Among the records below, find each line bearing the word "lines" and copy it.

(Collected data)
+++
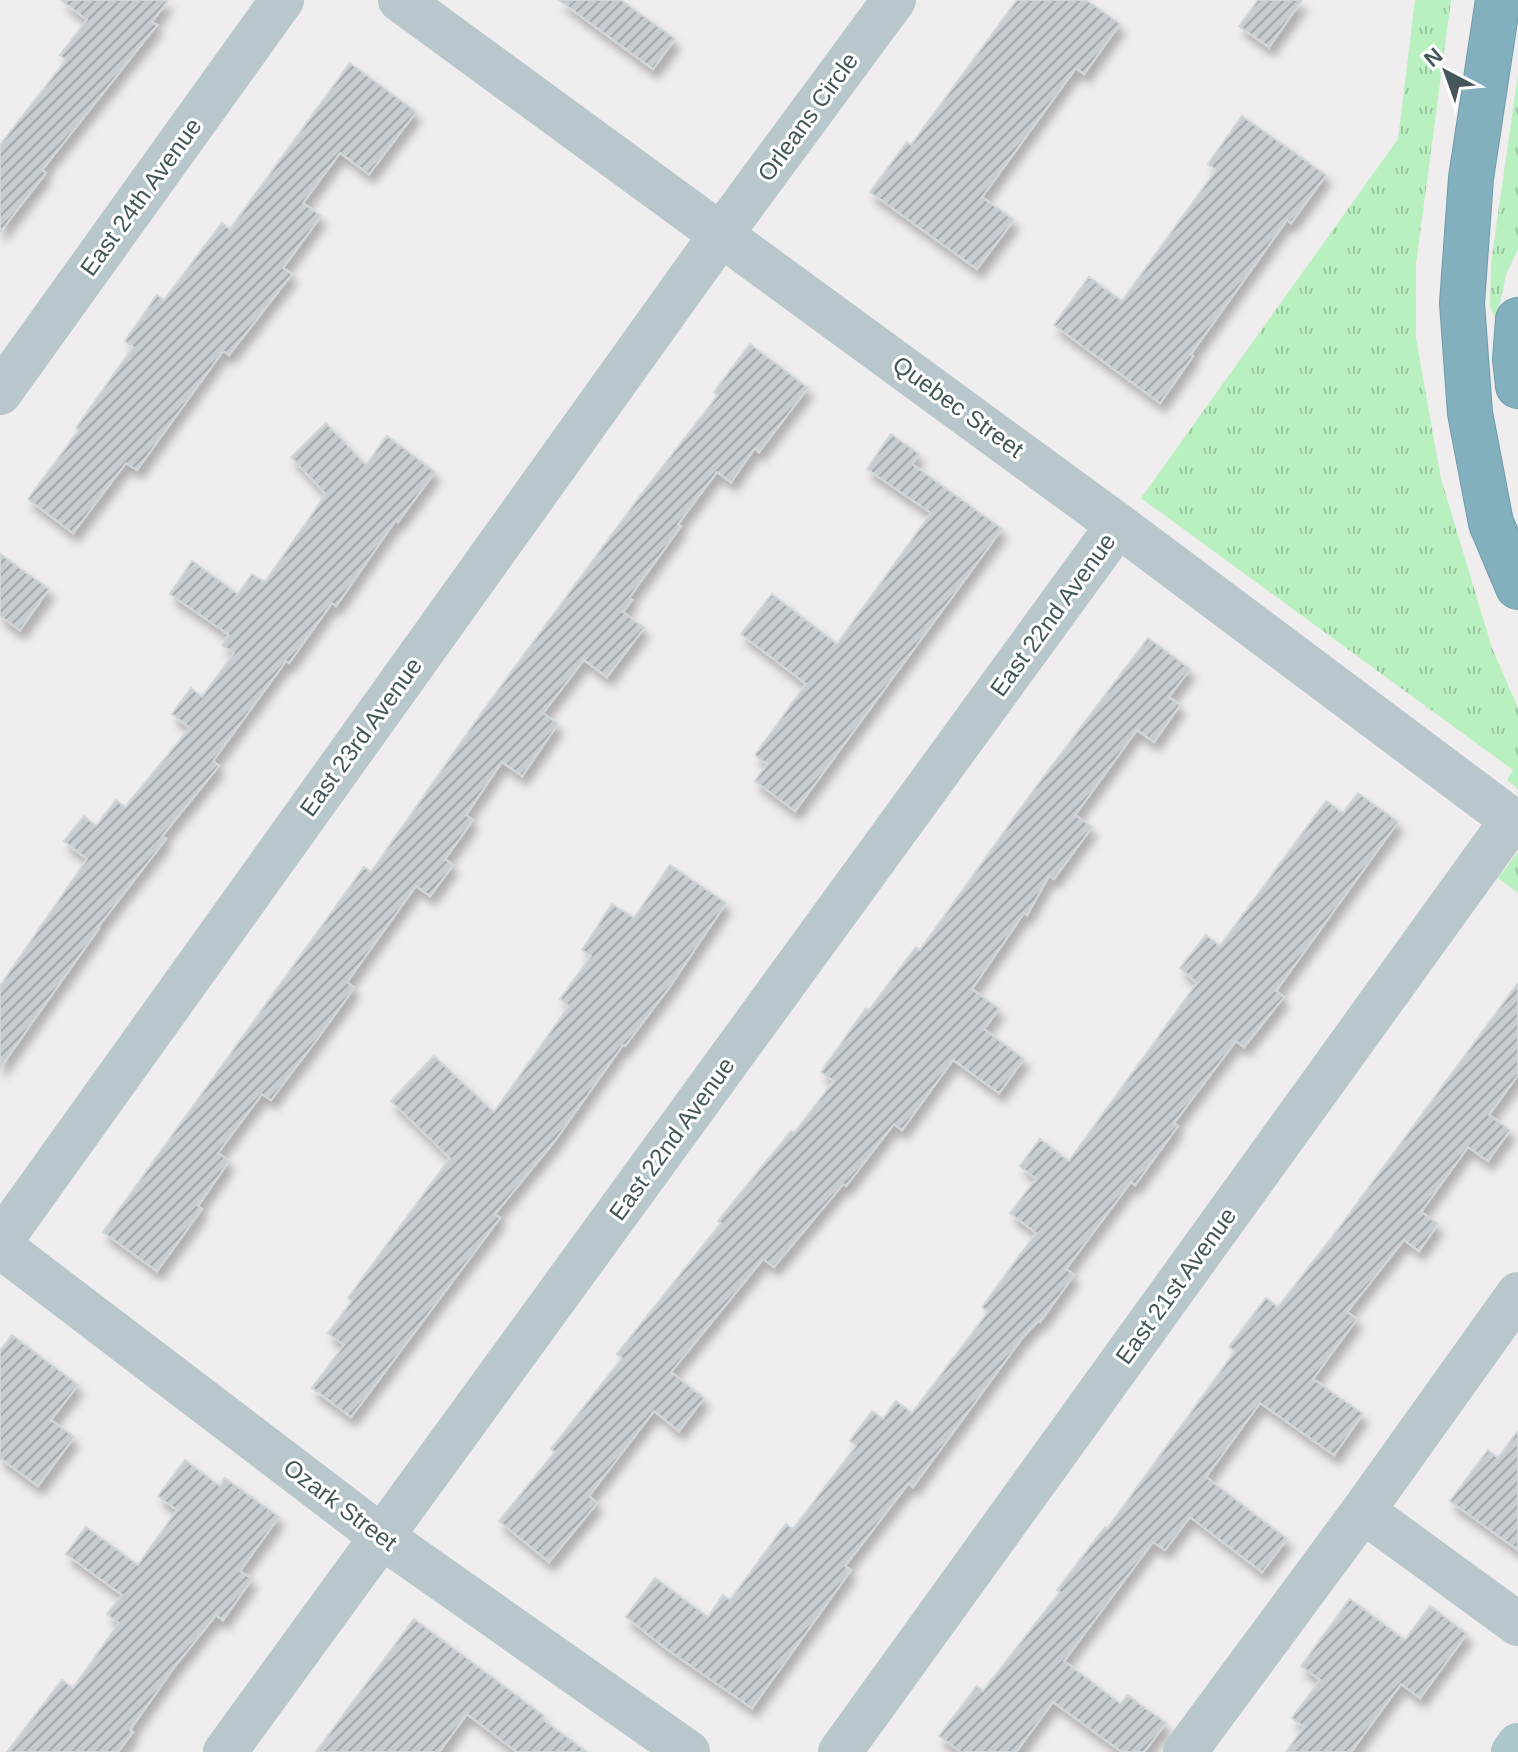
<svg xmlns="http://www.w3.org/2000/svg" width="1518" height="1752" font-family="Helvetica,sans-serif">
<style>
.grass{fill:url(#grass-tufts)}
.building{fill:url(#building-hatch);stroke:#d1d6d9;stroke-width:2;filter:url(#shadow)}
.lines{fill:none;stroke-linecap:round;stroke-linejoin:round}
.highway-casing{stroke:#6e9caa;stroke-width:46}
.minor{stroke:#b8c7cb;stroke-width:44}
.major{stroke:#acc6ce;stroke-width:44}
.highway{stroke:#83b0be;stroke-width:44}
.labels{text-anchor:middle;stroke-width:6;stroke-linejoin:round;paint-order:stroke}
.street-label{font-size:24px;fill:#45575b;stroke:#fff}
</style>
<defs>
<pattern id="grass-tufts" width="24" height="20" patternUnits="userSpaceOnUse" patternTransform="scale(2)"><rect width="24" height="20" fill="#b9f0bf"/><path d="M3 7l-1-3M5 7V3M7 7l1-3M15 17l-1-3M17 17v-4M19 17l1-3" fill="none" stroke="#98c59e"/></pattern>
<pattern id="building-hatch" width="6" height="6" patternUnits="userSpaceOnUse" patternTransform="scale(2)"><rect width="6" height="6" fill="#c7ccd0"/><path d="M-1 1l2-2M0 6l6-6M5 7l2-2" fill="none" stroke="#a3a8ac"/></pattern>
<filter id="shadow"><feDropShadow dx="5" dy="9" stdDeviation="4" flood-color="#0004"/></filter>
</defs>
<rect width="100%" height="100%" fill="#f0edee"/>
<!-- grass -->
<path class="grass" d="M 1415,0 L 1451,0 L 1416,264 L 1416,339 L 1441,479 L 1492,648 L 1518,708 L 1518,789 L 1507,780 L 1513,770 L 1141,498 L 1398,139 Z
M 1518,74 L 1518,249 L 1506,275 L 1496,321 L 1490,306 L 1491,263 Z
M 1517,853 L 1518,853 L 1518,893 L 1498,878 Z"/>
<!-- building -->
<path class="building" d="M 61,0 L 168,0 L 152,22 L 157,25 L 42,170 L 46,173 L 0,232 L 0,145 L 66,60 L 60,55 L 87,20 Z
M 559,0 L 621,0 L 675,39 L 653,69 Z
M 1017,0 L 1086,0 L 1120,24 L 1084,74 L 1076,68 L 982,197 L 1014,220 L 977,269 L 870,192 L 907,142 L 911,145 Z
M 1258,0 L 1302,0 L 1269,47 L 1239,26 Z
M 350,63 L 416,112 L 369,174 L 340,153 L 303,203 L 321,216 L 283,268 L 292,274 L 229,355 L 223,351 L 137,470 L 126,463 L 73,533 L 28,499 L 79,430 L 76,428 L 133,347 L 125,341 L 157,295 L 164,300 L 222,223 L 230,229 Z
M 1242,116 L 1326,175 L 1291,223 L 1287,220 L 1191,354 L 1193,356 L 1160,403 L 1054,325 L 1089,277 L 1122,301 L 1216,170 L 1208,164 Z
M 750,344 L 808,388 L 759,452 L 755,448 L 731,482 L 717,472 L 678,524 L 681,526 L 629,598 L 632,600 L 623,612 L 644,628 L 607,677 L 584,660 L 543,713 L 558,724 L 522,776 L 502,762 L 466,815 L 473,820 L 445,859 L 453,865 L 430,896 L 416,886 L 347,982 L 354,988 L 318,1038 L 271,1100 L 262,1094 L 218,1153 L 229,1161 L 198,1206 L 202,1209 L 157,1271 L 103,1232 L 364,867 L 371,872 L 480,715 L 640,496 L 718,395 L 714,392 Z
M 326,423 L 366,465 L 387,436 L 435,472 L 398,522 L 396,520 L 336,606 L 332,603 L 289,663 L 286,661 L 213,761 L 219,766 L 162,836 L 166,839 L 98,927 L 99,928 L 0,1068 L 0,986 L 87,859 L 64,841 L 84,816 L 96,826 L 116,800 L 125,807 L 190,728 L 172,714 L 191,688 L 202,697 L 234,653 L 222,645 L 229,635 L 170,594 L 192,561 L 238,594 L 252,574 L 265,582 L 326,494 L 291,457 Z
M 891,434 L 919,454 L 912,464 L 1002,529 L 795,811 L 755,781 L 767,764 L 755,755 L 806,684 L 741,634 L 772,594 L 837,644 L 931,513 L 867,469 Z
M 0,554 L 49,589 L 20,630 L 0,616 Z
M 1148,638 L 1190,669 L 1169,697 L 1180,705 L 1154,742 L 1137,730 L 1075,815 L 1092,827 L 1054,879 L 1049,876 L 1027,915 L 1024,913 L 972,989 L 999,1009 L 984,1029 L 1024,1059 L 999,1093 L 953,1060 L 902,1130 L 894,1124 L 846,1186 L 843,1184 L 774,1267 L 763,1259 L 671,1372 L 704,1398 L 679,1431 L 654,1411 L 589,1496 L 597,1503 L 549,1562 L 499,1521 L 555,1452 L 551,1449 L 622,1358 L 617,1354 L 721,1223 L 718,1221 L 791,1131 L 794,1133 L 834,1081 L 821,1072 L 866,1008 L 869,1010 L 916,947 L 920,950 L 1036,787 Z
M 1358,793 L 1398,822 L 1276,991 L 1284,997 L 1244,1047 L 1236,1041 L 1174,1123 L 1178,1126 L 1135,1185 L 1131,1182 L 1066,1269 L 1074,1275 L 1040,1322 L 1038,1321 L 1023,1337 L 913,1487 L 909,1483 L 845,1566 L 851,1570 L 752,1708 L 668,1650 L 626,1617 L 655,1578 L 708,1617 L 723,1595 L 730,1600 L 786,1524 L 793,1529 L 856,1446 L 850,1441 L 872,1411 L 883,1419 L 896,1401 L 912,1413 L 988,1312 L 982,1307 L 1036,1233 L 1010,1213 L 1036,1179 L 1020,1166 L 1040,1139 L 1069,1161 L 1197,983 L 1180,968 L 1206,935 L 1220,946 L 1326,801 L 1343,813 Z
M 670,865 L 726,903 L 671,985 L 625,1046 L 623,1045 L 554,1142 L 495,1214 L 500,1218 L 351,1417 L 312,1388 L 344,1345 L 328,1333 L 352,1301 L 348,1298 L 450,1158 L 391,1101 L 434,1056 L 494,1112 L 569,1006 L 560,999 L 591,956 L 582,950 L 612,904 L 634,918 Z
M 1518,983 L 1518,1075 L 1489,1115 L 1510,1130 L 1488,1161 L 1468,1147 L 1421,1212 L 1438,1224 L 1419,1251 L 1404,1240 L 1347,1312 L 1357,1319 L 1313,1379 L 1363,1414 L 1334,1455 L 1260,1403 L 1206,1477 L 1287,1539 L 1262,1572 L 1190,1517 L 1165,1550 L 1153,1542 L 1064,1661 L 1121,1704 L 1127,1695 L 1166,1723 L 1144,1752 L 1122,1752 L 1053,1702 L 1016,1752 L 961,1752 L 939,1736 L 977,1686 L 983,1691 L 1060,1592 L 1057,1590 L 1105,1527 L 1107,1529 L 1235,1351 L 1229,1347 L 1266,1298 L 1278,1307 L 1339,1228 Z
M 12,1335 L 78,1385 L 51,1420 L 74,1437 L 38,1486 L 0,1458 L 0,1351 Z
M 1518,1431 L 1518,1550 L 1450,1501 L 1488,1450 L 1498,1458 Z
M 185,1460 L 220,1486 L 225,1478 L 279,1517 L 240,1571 L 252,1579 L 223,1620 L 216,1615 L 175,1666 L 130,1730 L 133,1732 L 118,1752 L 7,1752 L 62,1680 L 73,1688 L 119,1623 L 107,1614 L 122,1595 L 66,1554 L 86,1527 L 138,1565 L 177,1510 L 158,1496 Z
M 1350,1599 L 1405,1640 L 1430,1606 L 1467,1634 L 1420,1698 L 1401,1684 L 1351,1752 L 1286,1752 L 1304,1727 L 1292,1718 L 1320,1680 L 1301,1666 Z
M 414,1619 L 544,1716 L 542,1719 L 587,1752 L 517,1752 L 467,1714 L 439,1752 L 316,1752 Z"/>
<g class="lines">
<defs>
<path id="highway" d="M 1498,0 L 1471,178 L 1462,303 L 1470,413 L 1491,523 L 1518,587
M 1518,320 L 1515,359 L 1518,386"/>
</defs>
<!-- highway casing -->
<use href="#highway" class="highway-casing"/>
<!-- minor -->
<path class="minor" d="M 400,0 L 1118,525 L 1512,820 L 840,1752
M 0,393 L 282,0
M 0,1242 L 722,233 L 894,0
M 0,1246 L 382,1537 L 688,1752
M 1363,1511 L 1518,1624
M 225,1752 L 1118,525
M 1185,1752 L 1363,1511 L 1518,1294"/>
<!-- major -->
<path class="major" d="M 1513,1752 L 1518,1745"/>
<!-- highway -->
<use href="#highway" class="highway"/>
</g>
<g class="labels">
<!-- street labels -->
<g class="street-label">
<text transform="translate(808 117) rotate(-54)" y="8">Orleans Circle</text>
<text transform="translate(141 197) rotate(-54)" y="8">East 24th Avenue</text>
<text transform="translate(958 407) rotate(36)" y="8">Quebec Street</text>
<text transform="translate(1053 615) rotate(-54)" y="8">East 22nd Avenue</text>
<text transform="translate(361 737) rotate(-54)" y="8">East 23rd Avenue</text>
<text transform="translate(672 1139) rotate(-54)" y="8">East 22nd Avenue</text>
<text transform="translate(1176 1286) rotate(-54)" y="8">East 21st Avenue</text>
<text transform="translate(340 1505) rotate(37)" y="8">Ozark Street</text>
</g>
</g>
<!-- north arrow -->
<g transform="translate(1446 72) rotate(319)" stroke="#ffffff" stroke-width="6" paint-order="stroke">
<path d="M0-6L14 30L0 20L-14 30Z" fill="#45575b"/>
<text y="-12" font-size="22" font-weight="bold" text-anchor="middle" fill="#45575b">N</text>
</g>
</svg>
+++
• [Completed task]
.lines{fill:none;stroke-linecap:round;stroke-linejoin:round}
<g class="lines">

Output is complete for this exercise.